━━━ Task material

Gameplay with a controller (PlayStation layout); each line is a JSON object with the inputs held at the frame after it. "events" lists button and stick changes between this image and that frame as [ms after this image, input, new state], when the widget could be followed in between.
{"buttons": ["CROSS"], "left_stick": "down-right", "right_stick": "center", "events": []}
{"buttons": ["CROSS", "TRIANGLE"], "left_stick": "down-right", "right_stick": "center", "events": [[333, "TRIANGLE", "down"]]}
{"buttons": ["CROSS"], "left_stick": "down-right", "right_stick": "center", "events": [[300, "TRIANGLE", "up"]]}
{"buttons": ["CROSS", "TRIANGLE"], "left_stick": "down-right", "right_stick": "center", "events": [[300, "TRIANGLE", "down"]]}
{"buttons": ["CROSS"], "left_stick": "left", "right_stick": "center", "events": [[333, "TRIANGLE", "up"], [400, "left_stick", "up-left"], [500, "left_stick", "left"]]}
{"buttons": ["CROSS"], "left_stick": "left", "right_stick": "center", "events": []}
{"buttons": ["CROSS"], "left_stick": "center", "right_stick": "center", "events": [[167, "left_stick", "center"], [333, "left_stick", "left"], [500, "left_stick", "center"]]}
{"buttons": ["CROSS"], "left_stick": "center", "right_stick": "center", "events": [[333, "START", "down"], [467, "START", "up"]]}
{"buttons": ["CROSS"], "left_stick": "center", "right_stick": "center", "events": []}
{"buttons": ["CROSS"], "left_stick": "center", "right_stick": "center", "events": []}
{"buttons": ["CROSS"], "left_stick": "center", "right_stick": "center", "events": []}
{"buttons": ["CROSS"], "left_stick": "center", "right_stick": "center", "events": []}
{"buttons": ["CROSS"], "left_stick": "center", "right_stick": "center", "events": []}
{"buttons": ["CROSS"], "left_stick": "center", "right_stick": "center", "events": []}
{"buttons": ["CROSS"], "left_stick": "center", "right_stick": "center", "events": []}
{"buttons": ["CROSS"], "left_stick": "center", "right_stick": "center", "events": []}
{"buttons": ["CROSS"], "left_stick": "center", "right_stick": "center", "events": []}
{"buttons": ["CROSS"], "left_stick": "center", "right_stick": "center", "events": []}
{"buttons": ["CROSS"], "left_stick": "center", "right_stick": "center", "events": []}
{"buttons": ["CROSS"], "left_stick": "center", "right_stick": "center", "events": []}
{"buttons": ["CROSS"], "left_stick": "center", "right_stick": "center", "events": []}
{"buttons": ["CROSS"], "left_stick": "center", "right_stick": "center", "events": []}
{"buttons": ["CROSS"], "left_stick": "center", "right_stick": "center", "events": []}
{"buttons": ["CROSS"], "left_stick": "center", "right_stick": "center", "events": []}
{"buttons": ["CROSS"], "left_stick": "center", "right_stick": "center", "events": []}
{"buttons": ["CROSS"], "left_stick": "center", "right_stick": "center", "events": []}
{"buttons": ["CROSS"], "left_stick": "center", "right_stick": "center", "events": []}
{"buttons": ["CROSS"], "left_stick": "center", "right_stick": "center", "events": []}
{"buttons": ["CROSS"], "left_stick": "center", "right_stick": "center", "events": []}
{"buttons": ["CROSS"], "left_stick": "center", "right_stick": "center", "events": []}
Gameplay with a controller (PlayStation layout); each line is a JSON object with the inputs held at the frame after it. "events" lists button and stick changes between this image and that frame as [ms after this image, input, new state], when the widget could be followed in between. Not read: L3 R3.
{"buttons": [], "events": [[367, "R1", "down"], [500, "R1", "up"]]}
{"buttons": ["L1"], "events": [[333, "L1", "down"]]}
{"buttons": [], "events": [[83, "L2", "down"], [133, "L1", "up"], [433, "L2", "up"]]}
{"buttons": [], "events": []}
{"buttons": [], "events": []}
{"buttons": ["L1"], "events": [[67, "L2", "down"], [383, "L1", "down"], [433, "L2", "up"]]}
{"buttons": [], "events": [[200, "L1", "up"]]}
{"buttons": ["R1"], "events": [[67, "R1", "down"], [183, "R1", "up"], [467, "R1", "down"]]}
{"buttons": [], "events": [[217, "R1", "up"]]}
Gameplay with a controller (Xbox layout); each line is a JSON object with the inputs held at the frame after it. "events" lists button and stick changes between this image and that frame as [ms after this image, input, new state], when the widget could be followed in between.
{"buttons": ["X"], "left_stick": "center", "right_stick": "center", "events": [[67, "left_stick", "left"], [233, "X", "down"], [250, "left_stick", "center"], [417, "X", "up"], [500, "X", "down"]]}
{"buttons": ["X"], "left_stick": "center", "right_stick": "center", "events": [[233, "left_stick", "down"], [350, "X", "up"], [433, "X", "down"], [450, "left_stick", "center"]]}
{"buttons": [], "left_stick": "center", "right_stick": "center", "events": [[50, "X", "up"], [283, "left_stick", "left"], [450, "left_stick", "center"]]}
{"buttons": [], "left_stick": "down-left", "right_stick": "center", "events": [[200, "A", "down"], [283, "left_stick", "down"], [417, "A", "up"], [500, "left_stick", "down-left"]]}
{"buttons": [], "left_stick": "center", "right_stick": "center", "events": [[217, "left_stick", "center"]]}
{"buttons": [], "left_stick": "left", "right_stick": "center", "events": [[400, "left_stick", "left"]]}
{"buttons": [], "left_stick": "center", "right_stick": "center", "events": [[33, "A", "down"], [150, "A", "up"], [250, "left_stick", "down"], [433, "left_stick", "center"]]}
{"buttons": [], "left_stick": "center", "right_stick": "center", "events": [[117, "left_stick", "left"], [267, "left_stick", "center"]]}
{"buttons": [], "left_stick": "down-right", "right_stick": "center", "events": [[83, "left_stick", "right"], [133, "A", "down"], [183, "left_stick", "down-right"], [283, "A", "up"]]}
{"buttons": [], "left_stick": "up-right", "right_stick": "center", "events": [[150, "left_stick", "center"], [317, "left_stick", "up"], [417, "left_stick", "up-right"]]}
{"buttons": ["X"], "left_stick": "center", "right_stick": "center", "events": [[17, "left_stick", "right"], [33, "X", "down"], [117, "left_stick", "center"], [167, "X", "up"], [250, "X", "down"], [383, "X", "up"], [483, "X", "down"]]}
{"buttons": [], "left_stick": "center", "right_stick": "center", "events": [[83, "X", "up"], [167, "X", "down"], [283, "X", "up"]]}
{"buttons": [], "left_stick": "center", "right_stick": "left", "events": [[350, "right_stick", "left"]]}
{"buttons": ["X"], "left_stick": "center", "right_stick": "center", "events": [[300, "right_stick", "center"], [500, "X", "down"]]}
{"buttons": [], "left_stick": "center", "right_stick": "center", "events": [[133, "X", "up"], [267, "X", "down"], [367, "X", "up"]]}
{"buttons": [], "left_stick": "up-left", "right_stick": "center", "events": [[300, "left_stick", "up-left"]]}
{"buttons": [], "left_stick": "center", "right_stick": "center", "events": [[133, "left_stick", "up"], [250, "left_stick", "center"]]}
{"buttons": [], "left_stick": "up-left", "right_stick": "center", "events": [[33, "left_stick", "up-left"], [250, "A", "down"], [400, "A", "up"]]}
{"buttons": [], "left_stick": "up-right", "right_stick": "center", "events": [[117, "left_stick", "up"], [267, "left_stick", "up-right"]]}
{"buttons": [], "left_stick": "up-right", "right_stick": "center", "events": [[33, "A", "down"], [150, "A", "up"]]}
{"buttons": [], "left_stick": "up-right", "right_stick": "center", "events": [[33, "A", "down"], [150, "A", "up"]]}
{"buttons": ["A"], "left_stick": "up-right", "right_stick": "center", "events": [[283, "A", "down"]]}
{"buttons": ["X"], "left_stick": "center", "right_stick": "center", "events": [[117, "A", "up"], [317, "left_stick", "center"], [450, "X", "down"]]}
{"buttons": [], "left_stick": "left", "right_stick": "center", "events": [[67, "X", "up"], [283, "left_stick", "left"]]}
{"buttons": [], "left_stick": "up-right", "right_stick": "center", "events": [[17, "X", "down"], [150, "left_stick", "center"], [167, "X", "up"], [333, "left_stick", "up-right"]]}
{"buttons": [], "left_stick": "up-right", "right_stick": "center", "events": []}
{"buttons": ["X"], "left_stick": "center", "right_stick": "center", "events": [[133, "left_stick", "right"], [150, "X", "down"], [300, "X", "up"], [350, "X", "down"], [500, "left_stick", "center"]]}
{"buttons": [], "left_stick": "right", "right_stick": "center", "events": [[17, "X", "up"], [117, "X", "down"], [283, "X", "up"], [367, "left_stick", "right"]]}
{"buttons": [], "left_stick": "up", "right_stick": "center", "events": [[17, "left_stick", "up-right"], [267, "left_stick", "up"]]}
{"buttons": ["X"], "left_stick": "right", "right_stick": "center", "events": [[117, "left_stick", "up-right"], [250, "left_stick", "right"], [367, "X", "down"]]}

━━━━━━

The task
Go through the data, and copy each line in which the word "PlayStation" appears.

Output for this exercise
Gameplay with a controller (PlayStation layout); each line is a JSON object with the inputs held at the frame after it. "events" lists button and stick changes between this image and that frame as [ms after this image, input, new state], when the widget could be followed in between.
Gameplay with a controller (PlayStation layout); each line is a JSON object with the inputs held at the frame after it. "events" lists button and stick changes between this image and that frame as [ms after this image, input, new state], when the widget could be followed in between. Not read: L3 R3.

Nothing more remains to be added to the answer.